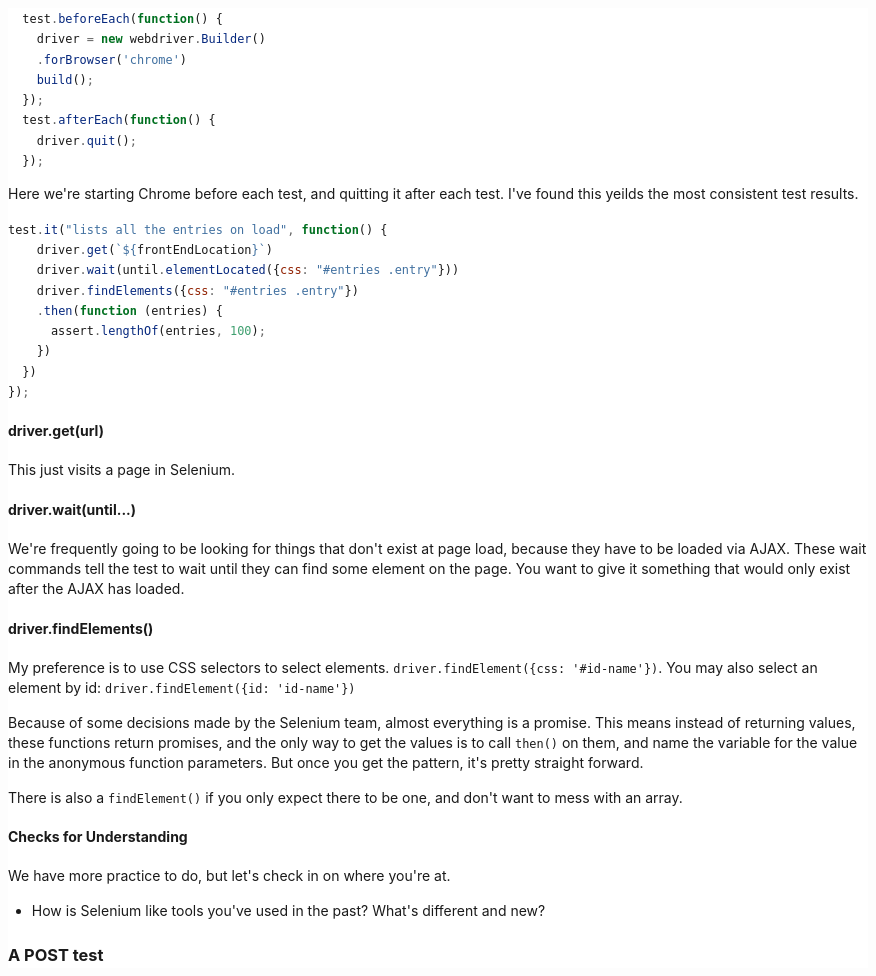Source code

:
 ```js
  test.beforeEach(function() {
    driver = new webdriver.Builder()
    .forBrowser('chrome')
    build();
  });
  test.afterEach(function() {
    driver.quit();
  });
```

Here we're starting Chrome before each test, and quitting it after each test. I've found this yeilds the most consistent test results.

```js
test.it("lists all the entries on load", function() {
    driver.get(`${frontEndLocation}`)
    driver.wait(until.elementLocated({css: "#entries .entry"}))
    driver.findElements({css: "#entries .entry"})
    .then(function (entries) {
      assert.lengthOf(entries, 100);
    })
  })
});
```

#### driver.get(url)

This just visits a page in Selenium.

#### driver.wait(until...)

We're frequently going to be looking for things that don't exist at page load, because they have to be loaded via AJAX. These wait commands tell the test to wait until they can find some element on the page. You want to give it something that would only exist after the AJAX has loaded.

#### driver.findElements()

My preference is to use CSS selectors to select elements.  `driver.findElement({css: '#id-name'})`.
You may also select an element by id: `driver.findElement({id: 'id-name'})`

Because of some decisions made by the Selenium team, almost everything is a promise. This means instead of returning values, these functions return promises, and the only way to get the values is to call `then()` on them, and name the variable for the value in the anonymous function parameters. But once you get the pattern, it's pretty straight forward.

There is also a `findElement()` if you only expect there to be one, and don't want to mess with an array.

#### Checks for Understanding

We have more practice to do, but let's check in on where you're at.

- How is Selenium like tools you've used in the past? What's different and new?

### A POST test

Exercise objective -
The expected output is the full material above, word for word, without pictures.

Solution below -
Source code

:
 ```js
  test.beforeEach(function() {
    driver = new webdriver.Builder()
    .forBrowser('chrome')
    build();
  });
  test.afterEach(function() {
    driver.quit();
  });
```

Here we're starting Chrome before each test, and quitting it after each test. I've found this yeilds the most consistent test results.

```js
test.it("lists all the entries on load", function() {
    driver.get(`${frontEndLocation}`)
    driver.wait(until.elementLocated({css: "#entries .entry"}))
    driver.findElements({css: "#entries .entry"})
    .then(function (entries) {
      assert.lengthOf(entries, 100);
    })
  })
});
```

#### driver.get(url)

This just visits a page in Selenium.

#### driver.wait(until...)

We're frequently going to be looking for things that don't exist at page load, because they have to be loaded via AJAX. These wait commands tell the test to wait until they can find some element on the page. You want to give it something that would only exist after the AJAX has loaded.

#### driver.findElements()

My preference is to use CSS selectors to select elements.  `driver.findElement({css: '#id-name'})`.
You may also select an element by id: `driver.findElement({id: 'id-name'})`

Because of some decisions made by the Selenium team, almost everything is a promise. This means instead of returning values, these functions return promises, and the only way to get the values is to call `then()` on them, and name the variable for the value in the anonymous function parameters. But once you get the pattern, it's pretty straight forward.

There is also a `findElement()` if you only expect there to be one, and don't want to mess with an array.

#### Checks for Understanding

We have more practice to do, but let's check in on where you're at.

- How is Selenium like tools you've used in the past? What's different and new?

### A POST test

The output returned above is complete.